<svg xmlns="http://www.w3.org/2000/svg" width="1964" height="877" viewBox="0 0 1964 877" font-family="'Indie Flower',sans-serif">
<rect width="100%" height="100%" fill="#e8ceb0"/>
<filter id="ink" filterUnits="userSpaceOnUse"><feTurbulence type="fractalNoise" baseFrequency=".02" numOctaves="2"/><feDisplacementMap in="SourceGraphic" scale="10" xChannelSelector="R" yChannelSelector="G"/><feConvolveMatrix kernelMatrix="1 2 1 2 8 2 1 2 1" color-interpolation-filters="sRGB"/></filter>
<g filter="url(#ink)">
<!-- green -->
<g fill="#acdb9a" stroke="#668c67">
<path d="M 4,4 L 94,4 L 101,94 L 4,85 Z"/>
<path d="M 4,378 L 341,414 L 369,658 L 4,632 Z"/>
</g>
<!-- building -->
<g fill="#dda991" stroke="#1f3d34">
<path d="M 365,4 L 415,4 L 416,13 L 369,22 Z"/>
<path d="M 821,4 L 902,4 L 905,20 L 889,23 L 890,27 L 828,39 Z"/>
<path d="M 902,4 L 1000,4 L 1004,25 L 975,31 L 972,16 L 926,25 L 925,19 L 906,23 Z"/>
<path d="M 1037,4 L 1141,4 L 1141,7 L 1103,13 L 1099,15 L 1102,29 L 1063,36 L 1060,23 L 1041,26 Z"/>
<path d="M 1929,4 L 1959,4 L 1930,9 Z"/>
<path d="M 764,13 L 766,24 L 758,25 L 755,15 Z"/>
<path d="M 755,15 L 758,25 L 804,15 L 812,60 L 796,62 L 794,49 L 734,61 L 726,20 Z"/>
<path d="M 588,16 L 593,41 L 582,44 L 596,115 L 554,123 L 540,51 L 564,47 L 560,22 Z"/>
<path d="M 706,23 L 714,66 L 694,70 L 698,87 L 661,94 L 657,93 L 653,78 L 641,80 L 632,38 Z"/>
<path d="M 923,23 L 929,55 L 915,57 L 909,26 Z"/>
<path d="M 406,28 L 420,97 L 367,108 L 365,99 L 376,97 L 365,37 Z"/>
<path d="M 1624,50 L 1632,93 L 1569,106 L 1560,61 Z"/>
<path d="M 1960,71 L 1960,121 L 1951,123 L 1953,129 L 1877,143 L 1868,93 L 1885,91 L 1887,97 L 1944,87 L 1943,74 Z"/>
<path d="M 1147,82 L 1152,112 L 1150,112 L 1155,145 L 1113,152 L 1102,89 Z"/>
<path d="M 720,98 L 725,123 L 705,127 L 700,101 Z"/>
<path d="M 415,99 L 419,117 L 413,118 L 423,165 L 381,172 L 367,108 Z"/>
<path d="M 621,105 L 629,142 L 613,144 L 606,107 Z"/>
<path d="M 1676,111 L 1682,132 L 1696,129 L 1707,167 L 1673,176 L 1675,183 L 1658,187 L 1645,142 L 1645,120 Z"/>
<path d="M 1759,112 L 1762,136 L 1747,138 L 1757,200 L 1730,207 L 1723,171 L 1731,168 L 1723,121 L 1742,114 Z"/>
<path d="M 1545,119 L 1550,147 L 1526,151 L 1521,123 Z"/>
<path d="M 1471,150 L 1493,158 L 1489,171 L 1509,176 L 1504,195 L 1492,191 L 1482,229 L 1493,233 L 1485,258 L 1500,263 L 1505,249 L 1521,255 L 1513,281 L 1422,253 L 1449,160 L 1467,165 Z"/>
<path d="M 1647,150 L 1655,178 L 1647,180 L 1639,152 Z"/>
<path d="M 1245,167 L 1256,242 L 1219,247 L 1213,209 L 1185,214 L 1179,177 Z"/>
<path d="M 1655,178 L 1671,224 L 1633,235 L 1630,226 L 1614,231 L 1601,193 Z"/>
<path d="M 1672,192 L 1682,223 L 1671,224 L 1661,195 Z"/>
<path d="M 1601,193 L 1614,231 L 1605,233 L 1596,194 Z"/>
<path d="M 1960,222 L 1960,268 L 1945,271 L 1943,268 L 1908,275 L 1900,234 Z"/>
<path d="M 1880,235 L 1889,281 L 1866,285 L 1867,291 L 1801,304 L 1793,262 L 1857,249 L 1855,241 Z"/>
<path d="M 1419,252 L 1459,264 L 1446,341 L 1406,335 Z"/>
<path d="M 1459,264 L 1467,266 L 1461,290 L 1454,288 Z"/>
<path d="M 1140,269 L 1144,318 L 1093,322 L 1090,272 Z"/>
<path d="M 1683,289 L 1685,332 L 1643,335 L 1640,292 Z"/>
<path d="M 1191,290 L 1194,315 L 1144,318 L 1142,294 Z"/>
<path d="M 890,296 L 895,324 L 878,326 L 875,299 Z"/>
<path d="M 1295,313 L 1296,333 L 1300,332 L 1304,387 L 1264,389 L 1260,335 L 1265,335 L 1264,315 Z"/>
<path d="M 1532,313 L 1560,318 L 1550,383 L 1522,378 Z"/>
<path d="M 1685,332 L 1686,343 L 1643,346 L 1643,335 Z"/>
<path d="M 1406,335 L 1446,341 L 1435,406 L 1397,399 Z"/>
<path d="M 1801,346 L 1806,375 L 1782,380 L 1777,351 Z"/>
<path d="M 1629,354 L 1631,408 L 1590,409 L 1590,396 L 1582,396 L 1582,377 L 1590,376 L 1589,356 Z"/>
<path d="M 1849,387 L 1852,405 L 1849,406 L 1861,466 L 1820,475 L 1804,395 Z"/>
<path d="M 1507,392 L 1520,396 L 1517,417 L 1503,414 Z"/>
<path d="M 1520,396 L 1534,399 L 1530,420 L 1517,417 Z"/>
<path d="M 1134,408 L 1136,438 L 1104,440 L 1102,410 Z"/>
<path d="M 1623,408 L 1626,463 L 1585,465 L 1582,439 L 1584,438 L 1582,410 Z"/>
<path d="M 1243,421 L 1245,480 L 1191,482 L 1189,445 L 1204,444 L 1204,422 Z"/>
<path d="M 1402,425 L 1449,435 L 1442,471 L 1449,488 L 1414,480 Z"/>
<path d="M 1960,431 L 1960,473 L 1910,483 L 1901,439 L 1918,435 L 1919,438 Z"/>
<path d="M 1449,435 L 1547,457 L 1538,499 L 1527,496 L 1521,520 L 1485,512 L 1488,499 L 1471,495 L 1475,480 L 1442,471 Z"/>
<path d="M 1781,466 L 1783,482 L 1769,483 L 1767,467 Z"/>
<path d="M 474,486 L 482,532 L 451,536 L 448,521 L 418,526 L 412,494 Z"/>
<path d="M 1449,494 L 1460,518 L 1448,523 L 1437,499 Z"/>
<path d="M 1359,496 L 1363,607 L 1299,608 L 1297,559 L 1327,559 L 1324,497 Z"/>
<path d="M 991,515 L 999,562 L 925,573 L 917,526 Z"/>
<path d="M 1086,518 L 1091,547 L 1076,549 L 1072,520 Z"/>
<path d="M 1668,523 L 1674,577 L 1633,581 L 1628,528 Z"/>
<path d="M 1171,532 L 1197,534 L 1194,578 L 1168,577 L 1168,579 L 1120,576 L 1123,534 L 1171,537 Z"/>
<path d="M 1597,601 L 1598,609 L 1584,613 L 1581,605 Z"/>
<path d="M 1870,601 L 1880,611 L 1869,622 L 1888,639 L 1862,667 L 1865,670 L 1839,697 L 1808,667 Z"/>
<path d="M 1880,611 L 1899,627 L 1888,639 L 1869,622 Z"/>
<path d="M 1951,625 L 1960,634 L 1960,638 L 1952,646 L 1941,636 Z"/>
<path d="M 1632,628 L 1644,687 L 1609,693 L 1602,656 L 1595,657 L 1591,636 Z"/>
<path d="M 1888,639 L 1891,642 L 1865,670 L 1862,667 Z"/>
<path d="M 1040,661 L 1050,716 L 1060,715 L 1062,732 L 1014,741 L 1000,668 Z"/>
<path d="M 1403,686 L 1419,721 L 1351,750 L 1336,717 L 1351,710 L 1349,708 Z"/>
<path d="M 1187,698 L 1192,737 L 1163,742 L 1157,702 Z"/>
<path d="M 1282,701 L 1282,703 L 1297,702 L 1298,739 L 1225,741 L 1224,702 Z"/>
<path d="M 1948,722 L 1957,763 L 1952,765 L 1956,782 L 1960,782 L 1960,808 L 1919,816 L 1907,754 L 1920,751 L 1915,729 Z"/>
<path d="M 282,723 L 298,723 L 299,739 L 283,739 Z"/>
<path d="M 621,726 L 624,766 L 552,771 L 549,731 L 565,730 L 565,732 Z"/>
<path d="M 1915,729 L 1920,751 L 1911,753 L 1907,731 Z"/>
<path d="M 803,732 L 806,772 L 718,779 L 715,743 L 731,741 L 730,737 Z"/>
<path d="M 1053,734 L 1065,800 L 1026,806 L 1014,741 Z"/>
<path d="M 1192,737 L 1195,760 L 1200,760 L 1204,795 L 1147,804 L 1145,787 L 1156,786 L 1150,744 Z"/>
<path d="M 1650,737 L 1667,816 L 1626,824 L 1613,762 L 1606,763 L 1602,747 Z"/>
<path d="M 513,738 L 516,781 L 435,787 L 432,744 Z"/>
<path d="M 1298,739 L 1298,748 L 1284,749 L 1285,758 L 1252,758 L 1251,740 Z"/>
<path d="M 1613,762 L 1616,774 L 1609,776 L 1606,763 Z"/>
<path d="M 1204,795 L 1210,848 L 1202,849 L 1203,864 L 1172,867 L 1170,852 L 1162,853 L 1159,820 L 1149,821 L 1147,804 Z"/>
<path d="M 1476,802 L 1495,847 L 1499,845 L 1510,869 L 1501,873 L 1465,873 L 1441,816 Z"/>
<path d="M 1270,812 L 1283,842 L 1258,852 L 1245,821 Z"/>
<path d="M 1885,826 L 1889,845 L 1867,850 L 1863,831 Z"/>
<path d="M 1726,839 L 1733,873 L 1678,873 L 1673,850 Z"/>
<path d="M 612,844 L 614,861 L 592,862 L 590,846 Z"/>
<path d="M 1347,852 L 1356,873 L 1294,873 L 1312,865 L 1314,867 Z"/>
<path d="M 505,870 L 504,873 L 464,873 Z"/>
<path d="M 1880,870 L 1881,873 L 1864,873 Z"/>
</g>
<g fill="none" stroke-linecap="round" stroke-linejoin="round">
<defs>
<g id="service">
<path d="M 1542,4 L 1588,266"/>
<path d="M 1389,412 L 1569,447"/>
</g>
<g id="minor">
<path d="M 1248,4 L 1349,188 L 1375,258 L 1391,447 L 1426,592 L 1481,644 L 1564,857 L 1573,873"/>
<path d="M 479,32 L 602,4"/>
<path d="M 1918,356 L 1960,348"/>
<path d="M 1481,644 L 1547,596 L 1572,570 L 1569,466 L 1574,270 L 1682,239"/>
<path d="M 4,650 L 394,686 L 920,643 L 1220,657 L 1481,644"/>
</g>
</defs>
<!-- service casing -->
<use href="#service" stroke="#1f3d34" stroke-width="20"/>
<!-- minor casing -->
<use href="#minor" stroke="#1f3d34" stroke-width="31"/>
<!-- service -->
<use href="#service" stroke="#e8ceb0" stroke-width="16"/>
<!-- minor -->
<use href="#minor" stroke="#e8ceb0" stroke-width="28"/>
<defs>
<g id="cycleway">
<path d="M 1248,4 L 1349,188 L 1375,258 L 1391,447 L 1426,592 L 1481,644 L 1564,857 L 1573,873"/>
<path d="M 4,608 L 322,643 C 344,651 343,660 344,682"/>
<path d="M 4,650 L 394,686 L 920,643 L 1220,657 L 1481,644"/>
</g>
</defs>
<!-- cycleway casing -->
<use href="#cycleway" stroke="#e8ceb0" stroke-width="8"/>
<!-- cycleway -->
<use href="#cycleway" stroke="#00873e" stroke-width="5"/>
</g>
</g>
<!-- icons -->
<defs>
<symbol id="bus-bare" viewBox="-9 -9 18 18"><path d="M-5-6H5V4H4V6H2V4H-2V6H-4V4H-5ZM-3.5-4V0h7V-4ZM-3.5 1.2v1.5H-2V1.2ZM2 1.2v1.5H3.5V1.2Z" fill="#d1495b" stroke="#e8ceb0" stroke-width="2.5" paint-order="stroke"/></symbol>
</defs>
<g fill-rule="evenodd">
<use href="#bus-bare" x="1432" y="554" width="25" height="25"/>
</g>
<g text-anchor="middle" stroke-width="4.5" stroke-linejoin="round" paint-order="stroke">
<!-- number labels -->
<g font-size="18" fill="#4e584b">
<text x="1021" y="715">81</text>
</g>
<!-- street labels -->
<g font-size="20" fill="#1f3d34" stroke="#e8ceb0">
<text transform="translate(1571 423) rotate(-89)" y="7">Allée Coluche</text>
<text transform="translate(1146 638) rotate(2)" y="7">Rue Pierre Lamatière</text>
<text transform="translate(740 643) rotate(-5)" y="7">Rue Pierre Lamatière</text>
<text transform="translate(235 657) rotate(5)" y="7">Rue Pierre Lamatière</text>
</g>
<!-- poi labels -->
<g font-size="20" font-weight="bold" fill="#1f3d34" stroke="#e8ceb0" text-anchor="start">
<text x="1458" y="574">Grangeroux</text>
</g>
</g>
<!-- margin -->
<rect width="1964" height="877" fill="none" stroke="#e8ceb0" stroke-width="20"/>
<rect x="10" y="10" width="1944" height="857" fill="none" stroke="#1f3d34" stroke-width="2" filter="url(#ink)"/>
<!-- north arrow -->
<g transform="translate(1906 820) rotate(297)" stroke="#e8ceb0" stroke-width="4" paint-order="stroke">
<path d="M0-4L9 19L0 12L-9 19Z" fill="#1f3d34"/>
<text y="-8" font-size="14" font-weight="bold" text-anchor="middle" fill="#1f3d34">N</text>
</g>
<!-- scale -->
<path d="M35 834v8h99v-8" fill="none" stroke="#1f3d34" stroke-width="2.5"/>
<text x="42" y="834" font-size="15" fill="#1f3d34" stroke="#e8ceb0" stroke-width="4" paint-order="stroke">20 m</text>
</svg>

__Task prompt__
Read through the entries and copy each line in which "rect" appears.

__Answer space__
<rect width="100%" height="100%" fill="#e8ceb0"/>
<rect width="1964" height="877" fill="none" stroke="#e8ceb0" stroke-width="20"/>
<rect x="10" y="10" width="1944" height="857" fill="none" stroke="#1f3d34" stroke-width="2" filter="url(#ink)"/>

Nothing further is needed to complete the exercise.